→ Document section:
Poston Feed Mill Company v. Leyva

438 S.W.2d 366, 1969 Tex. App. LEXIS 2767
CourtCourt of Appeals of Texas
DecidedFebruary 5, 1969
Docket197
StatusPublished
Cited by36 cases

This text of 438 S.W.2d 366 (Poston Feed Mill Company v. Leyva) is published on Counsel Stack Legal Research, covering Court of Appeals of Texas primary law. Counsel Stack provides free access to over 12 million legal documents including statutes, case law, regulations, and constitutions.

Bluebook
Poston Feed Mill Company v. Leyva, 438 S.W.2d 366, 1969 Tex. App. LEXIS 2767 (Tex. Ct. App. 1969).

Opinion

SAM D. JOHNSON, Justice.

This is an appeal from an order of the trial court overruling appellants’ plea of privilege. The suit was a personal injury action arising from an automobile accident which occurred on March 25, 1967, in Harris County, Texas.

Appellees filed their original petition on April 28, 1967, naming as defendants the appellants, Richard Austin Bates and Pos-ton Feed Mill Company.

On June 1, 1967, the defendants timely filed their pleas of privilege and answer subject thereto, seeking to have the cause transferred to the county of their residence, Erath County. On June 14, 1967, the trial court entered an order sustaining the pleas of privilege of defendants in that plaintiffs failed to controvert the pleas within the 10-day time limit. By order duly signed and entered, the cause was ordered transferred to Erath County. No controverting plea was on file at the time of the entry of this order.

On June 15, 1967, the day after the foregoing order was signed and entered, the plaintiffs filed a motion to extend the time for filing a controverting plea. This motion made no mention of the order of the *368 previous day, and no request was made to set the same aside.

Four days later, on June 19, 1967, the trial court entered a second order which was duly excepted to by the defendants. It recited, “On this the 19th day of June, A. D. 1967, came on to be heard the Motion of Plaintiff to be granted an extension of time to file a controverting affidavit of ten (10) days from June 14th, 1967, upon the showing of good cause. It is therefore, ORDERED that such Motion he GRANTED.” After this order was signed by the trial court, but on the same day, plaintiffs’ controverting plea was filed. The trial court’s order of time extension of June 19, 1967, made no attempt to set aside its first order of June 14, 1967. The court’s first order sustaining defendants’ plea of privilege is nowhere mentioned in plaintiffs’ motion for extension of time or in the court’s second order granting such time extension.

→ Questions:
**A.** In the court opinion, on what date did the trial court sustain the defendants' pleas of privilege?
**B.** Carry the court opinion forward from its final sentence.

→ Data for review:

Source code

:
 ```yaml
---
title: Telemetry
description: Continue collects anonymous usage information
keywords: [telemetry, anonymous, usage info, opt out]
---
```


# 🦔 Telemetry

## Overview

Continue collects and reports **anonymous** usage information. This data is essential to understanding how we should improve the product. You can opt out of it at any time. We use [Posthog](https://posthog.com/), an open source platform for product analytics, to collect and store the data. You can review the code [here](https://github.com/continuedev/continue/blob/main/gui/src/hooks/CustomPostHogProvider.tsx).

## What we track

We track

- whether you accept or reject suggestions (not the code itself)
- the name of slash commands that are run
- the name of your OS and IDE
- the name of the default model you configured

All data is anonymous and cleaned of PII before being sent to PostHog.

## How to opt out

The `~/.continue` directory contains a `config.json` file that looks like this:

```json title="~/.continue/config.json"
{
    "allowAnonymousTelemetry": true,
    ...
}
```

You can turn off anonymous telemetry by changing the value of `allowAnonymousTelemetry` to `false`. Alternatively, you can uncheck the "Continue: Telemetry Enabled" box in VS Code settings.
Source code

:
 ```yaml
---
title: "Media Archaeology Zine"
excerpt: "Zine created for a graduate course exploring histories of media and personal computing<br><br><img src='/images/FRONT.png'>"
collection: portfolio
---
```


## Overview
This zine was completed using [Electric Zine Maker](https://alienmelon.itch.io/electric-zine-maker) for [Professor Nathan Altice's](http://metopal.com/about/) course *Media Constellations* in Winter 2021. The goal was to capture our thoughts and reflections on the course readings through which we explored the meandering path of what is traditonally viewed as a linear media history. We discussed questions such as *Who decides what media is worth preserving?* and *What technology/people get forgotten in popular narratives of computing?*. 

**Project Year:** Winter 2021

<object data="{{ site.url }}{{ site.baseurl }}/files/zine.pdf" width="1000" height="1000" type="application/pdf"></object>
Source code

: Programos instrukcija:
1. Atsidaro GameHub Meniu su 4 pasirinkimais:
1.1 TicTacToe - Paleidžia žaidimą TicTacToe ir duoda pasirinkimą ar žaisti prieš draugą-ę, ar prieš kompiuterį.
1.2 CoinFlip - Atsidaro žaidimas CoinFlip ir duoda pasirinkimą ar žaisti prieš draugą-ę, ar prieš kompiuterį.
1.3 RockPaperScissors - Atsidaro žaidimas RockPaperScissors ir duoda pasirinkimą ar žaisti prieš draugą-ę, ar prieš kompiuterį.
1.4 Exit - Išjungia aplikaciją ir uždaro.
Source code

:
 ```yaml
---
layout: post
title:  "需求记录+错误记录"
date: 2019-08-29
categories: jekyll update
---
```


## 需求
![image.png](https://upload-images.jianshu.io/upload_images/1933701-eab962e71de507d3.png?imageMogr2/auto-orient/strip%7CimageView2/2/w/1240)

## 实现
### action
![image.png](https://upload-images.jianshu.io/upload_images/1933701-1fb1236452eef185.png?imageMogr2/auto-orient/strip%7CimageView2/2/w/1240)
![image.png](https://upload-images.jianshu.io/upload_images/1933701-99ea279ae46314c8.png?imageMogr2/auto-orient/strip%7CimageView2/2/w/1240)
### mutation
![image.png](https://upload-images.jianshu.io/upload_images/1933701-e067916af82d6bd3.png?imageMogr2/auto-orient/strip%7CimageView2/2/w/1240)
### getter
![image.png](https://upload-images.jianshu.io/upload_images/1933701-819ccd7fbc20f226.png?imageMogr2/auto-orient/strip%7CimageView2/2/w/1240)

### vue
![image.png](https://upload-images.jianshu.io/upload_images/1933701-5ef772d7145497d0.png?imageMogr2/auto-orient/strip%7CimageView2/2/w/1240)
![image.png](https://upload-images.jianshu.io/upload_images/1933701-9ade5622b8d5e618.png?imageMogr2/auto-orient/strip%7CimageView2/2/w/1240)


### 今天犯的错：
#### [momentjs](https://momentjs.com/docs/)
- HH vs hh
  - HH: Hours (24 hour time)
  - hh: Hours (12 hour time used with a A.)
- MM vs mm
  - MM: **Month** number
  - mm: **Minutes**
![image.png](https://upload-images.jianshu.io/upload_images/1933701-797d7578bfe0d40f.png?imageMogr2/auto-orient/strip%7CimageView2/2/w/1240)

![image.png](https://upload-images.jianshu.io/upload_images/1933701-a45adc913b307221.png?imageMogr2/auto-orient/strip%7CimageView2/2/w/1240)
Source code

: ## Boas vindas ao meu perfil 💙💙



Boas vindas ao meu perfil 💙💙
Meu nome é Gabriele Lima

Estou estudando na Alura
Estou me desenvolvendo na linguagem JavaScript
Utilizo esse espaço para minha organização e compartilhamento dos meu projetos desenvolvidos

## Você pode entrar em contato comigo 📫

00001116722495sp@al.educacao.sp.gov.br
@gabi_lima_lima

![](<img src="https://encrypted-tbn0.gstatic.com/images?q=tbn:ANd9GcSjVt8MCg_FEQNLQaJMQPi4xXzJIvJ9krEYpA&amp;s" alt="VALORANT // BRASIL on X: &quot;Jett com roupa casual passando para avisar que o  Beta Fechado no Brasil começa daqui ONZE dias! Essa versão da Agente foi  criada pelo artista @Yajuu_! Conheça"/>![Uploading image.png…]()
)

→ Expected outputs:
**A.** June 14, 1967.

**B.**
Over a year later, on September 5, 1968, the trial court entered a third order which overruled defendants’ plea of privilege.

Appellants’ first contention is that the trial court was without jurisdiction to enter its September 5, 1968 (third) order as the court’s first order of June 14, 1967, sustaining defendants’ pleas of privilege had become final on July 14, 1967, or thirty days after it was signed and entered. Appellees’ position on the other hand, is that the court’s subsequent order granting an extension of time to file a controverting affidavit vacated and set aside the court’s first order sustaining defendants’ plea of privilege.

If the trial court’s first order of July 14, 1967 was vacated or set aside by the granting of the extension of time to file a controverting affidavit, such action occurred by implication alone, as there is no subsequent reference to it in any order of the court, in any motion of the plaintiff, or anywhere in the record. The question is then brought in focus: When a trial court enters an order granting a plea of privilege and subsequently grants an order which does nothing more than extend the time for filing a controverting plea, does such subsequent action by implication set aside and vacate the previous order?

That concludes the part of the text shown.